Certo! Ci siamo visti di recente a Bologna: io avevo un concerto lì e lui è venuto a trovarmi con Nicoletta. E poi parliamo ancora al telefono, quasi sempre una volta al mese, di solito la domenica. È diventato un appuntamento, non sempre preciso, ma è una benedizione, davvero. Le cose che mi racconta, i progetti a cui sta lavorando o che sta immaginando… È il migliore, così divertente e generoso. E siamo ancora molto uniti, sì. Adoro Bob, come lo chiamavamo sul set di Daunbailò. Oppure per me anche “Robertino”.
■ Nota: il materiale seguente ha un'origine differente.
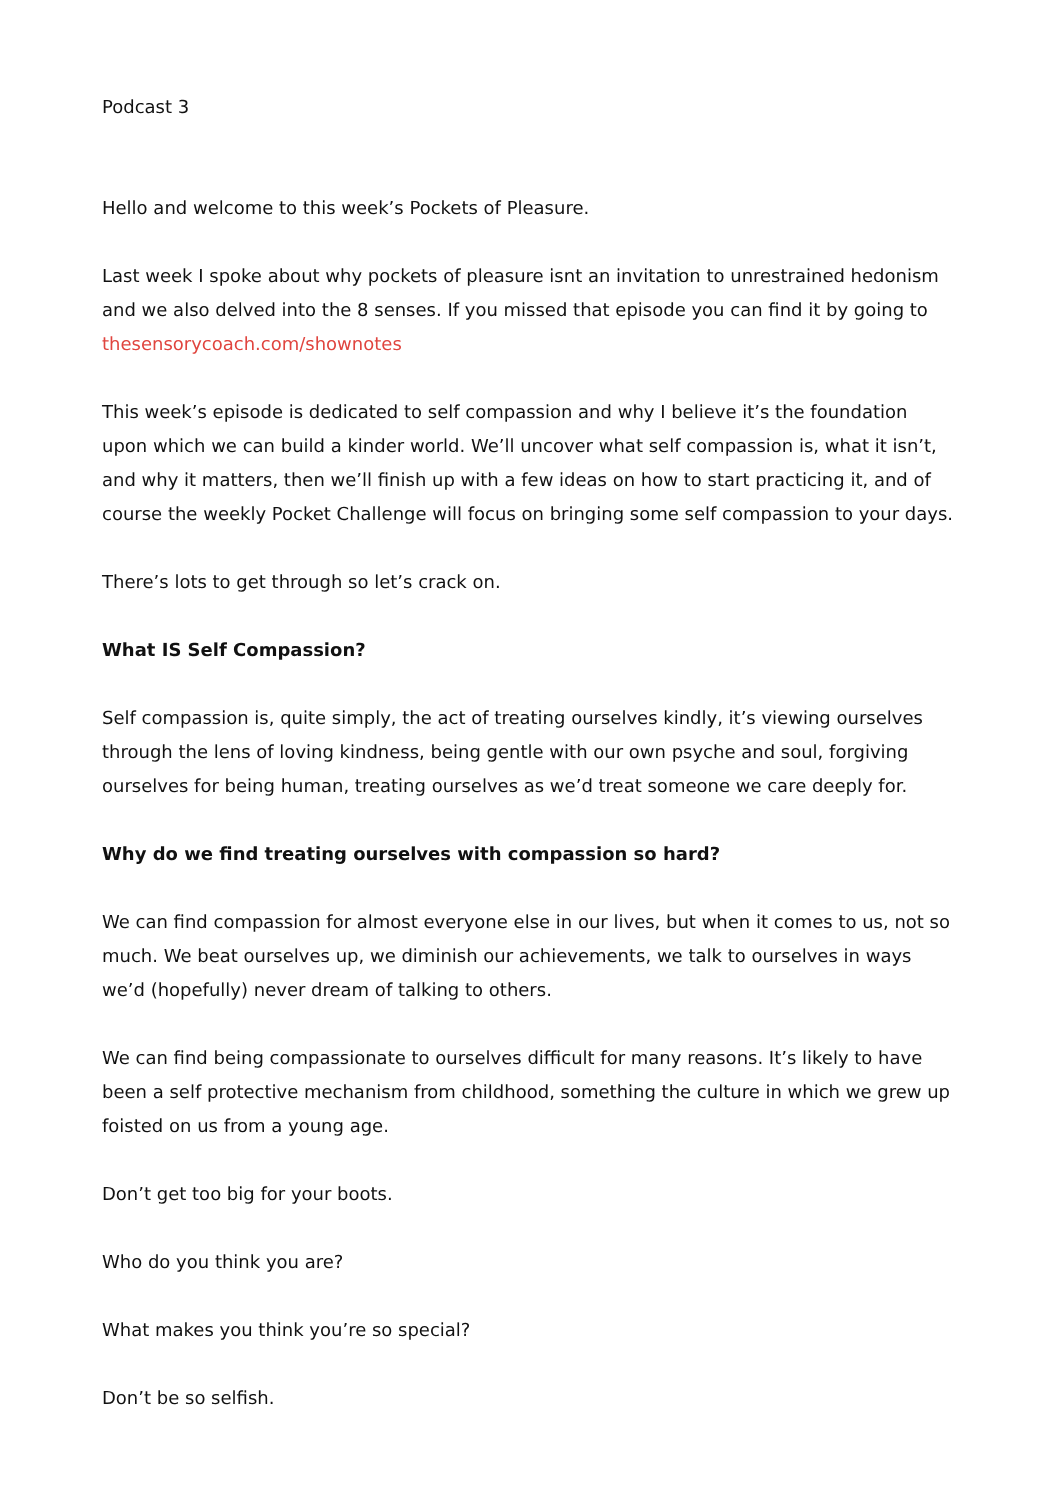Podcast 3
Hello and welcome to this week’s Pockets of Pleasure.
Last week I spoke about why pockets of pleasure isnt an invitation to unrestrained hedonism and we also delved into the 8 senses. If you missed that episode you can find it by going to thesensorycoach.com/shownotes
This week’s episode is dedicated to self compassion and why I believe it’s the foundation upon which we can build a kinder world. We’ll uncover what self compassion is, what it isn’t, and why it matters, then we’ll finish up with a few ideas on how to start practicing it, and of course the weekly Pocket Challenge will focus on bringing some self compassion to your days.
There’s lots to get through so let’s crack on.
What IS Self Compassion?
Self compassion is, quite simply, the act of treating ourselves kindly, it’s viewing ourselves through the lens of loving kindness, being gentle with our own psyche and soul, forgiving ourselves for being human, treating ourselves as we’d treat someone we care deeply for.
Why do we find treating ourselves with compassion so hard?
We can find compassion for almost everyone else in our lives, but when it comes to us, not so much. We beat ourselves up, we diminish our achievements, we talk to ourselves in ways we’d (hopefully) never dream of talking to others.
We can find being compassionate to ourselves difficult for many reasons. It’s likely to have been a self protective mechanism from childhood, something the culture in which we grew up foisted on us from a young age.
Don’t get too big for your boots.
Who do you think you are?
What makes you think you’re so special?
Don’t be so selfish.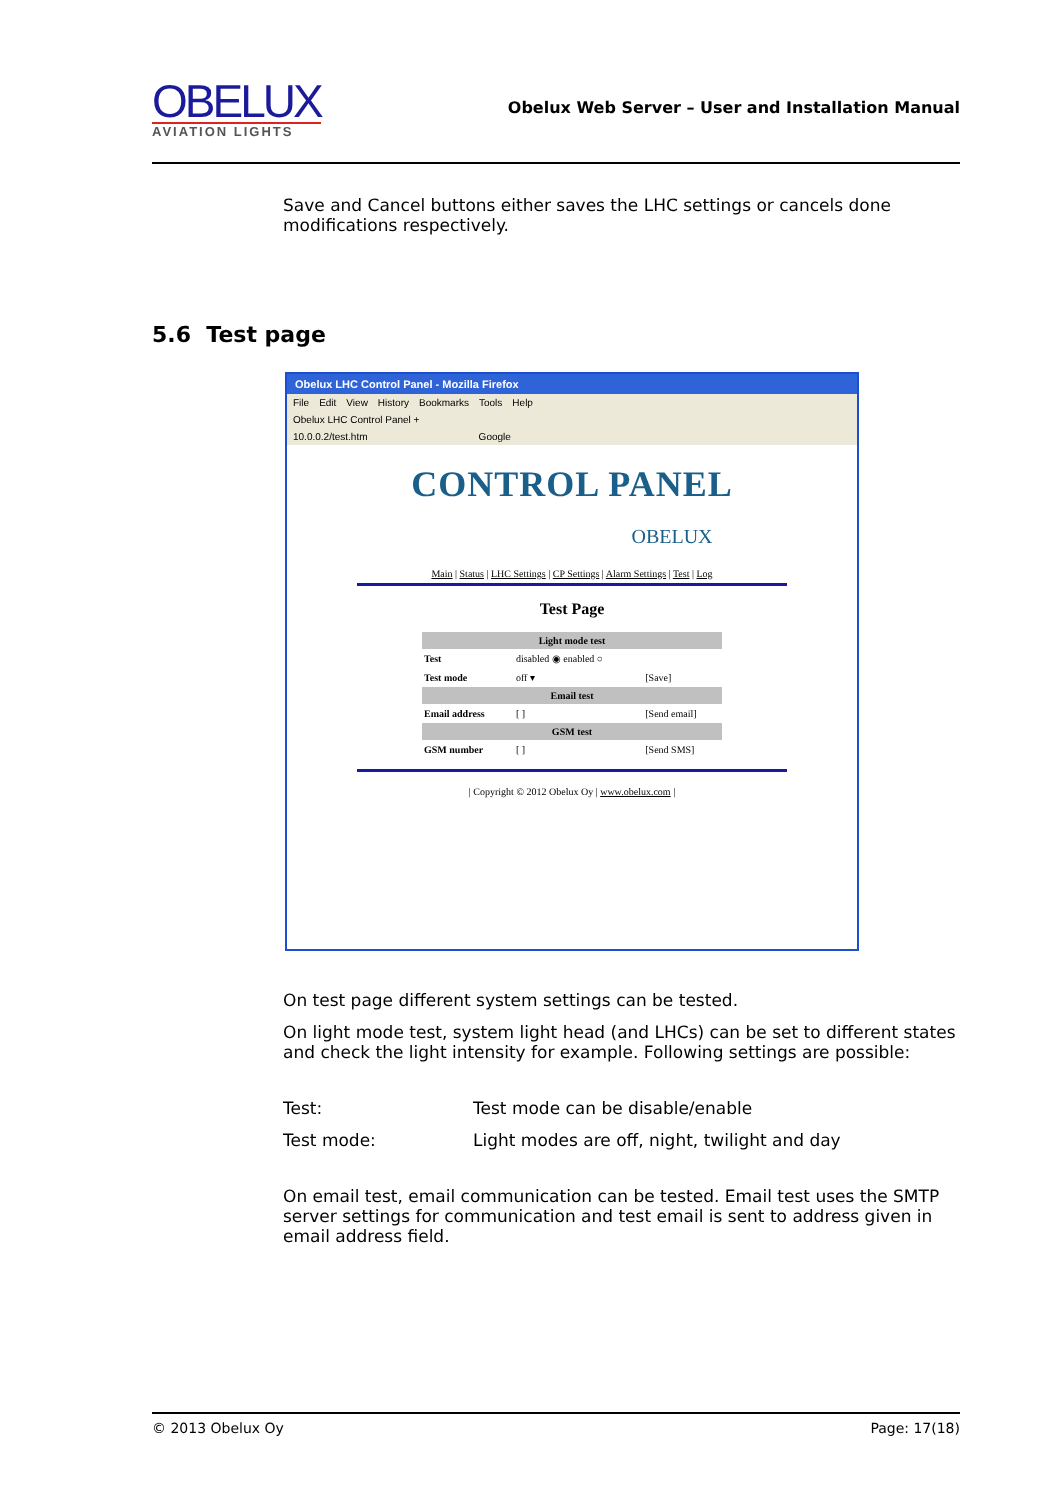OBELUX
AVIATION LIGHTS
Obelux Web Server – User and Installation Manual
Save and Cancel buttons either saves the LHC settings or cancels done modifications respectively.
5.6 Test page
Obelux LHC Control Panel - Mozilla Firefox
File Edit View History Bookmarks Tools Help
Obelux LHC Control Panel +
10.0.0.2/test.htm Google
CONTROL PANEL
OBELUX
Main | Status | LHC Settings | CP Settings | Alarm Settings | Test | Log
Test Page
| Light mode test | | |
| --- | --- | --- |
| Test | disabled ◉ enabled ○ | |
| Test mode | off ▾ | [Save] |
| Email test | | |
| Email address | [ ] | [Send email] |
| GSM test | | |
| GSM number | [ ] | [Send SMS] |
| Copyright © 2012 Obelux Oy | www.obelux.com |
On test page different system settings can be tested.
On light mode test, system light head (and LHCs) can be set to different states and check the light intensity for example. Following settings are possible:
| Test: | Test mode can be disable/enable |
| Test mode: | Light modes are off, night, twilight and day |
On email test, email communication can be tested. Email test uses the SMTP server settings for communication and test email is sent to address given in email address field.
© 2013 Obelux Oy Page: 17(18)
Che posto ha la musica nella tua vita in questo momento?
La musica è sempre la mia prima ispirazione. Amo il cinema, ma la musica è la cosa più pura in assoluto. Ieri notte, mentre non riuscivo a dormire, pensavo a come non esistano giovani gruppi musicali che promuovono il totalitarismo, anche se sta dilagando nel mondo. Forse ci sono band hardcore naziste in Germania, ma non contano nulla. Quindi la musica resta una cosa pura. È una guida all’empatia, in un certo senso. Amo tutti i generi, dall’hip-hop underground al jazz d’avanguardia, dal reggae all’elettronica. Tutto, tranne gli show tunes, non sono la mia cosa. Bob Marley diceva: “Una cosa bella della musica è che quando ti colpisce, non senti dolore”. La musica è la cosa più bella che facciamo come esseri umani. E non serve nemmeno capirla, comprendere le parole: arriva lo stesso.
A proposito, perché hai scelto Spooky di Dusty Springfield come tema del film?
Score a parte, è l’unica canzone che ho comprato per il film. All’inizio c’è una cover (di Anika, che ha scritto con lui le musiche nda), ma poi arriva Dusty, che è incredibile. A Parigi avevo una crew francese composta in gran parte da donne e sono le migliori con cui abbia mai lavorato. Andavo sul set in macchina con una giovane autista francese, e le chiedevo mettere dei pezzi che le piacessero. Un giorno è partita Spooky. Le ho detto: “Questa è una delle mie canzoni preferite di sempre”. E lei: “Anche per me”. Poi ho pensato che nel film, nella macchina, il brano preferito della madre dei gemelli dovesse essere Spooky. Così l’ho scritto in sceneggiatura. Non era previsto. È nato per caso, ma dava al film una vibrazione pop che mi piaceva.
Che cosa stai ascoltando in questo periodo?
Ascolto davvero di tutto. Sono molto affasciato dalle voci femminili. Nel rock and roll, per esempio, mi piacciono Devon Ross, Courtney Barnett… E di recente sono andato all’ultimo concerto dei Wu-Tang a New York, al Madison Square Garden. Siamo amici (e infatti c’è un bell’Easter Egg nel film, nda) Ed è stato come essere una navicella spaziale che sollevava tutta New York. L’energia positiva dei Wu-Tang è incredibile, sono intellettuali, ma non troppo perfezionati dall’educazione classica. Sono brillanti e anche molto generosi, molto affettuosi. Dopo il concerto stavo con loro nel backstage e mi hanno dato da bere del mezcal. Poi: “Yo, mettici dentro un po’ di brown Wu juice”. Non ho la minima idea di cosa fosse quel brown Wu juice. Ma sono a malapena riuscito a tornare a casa.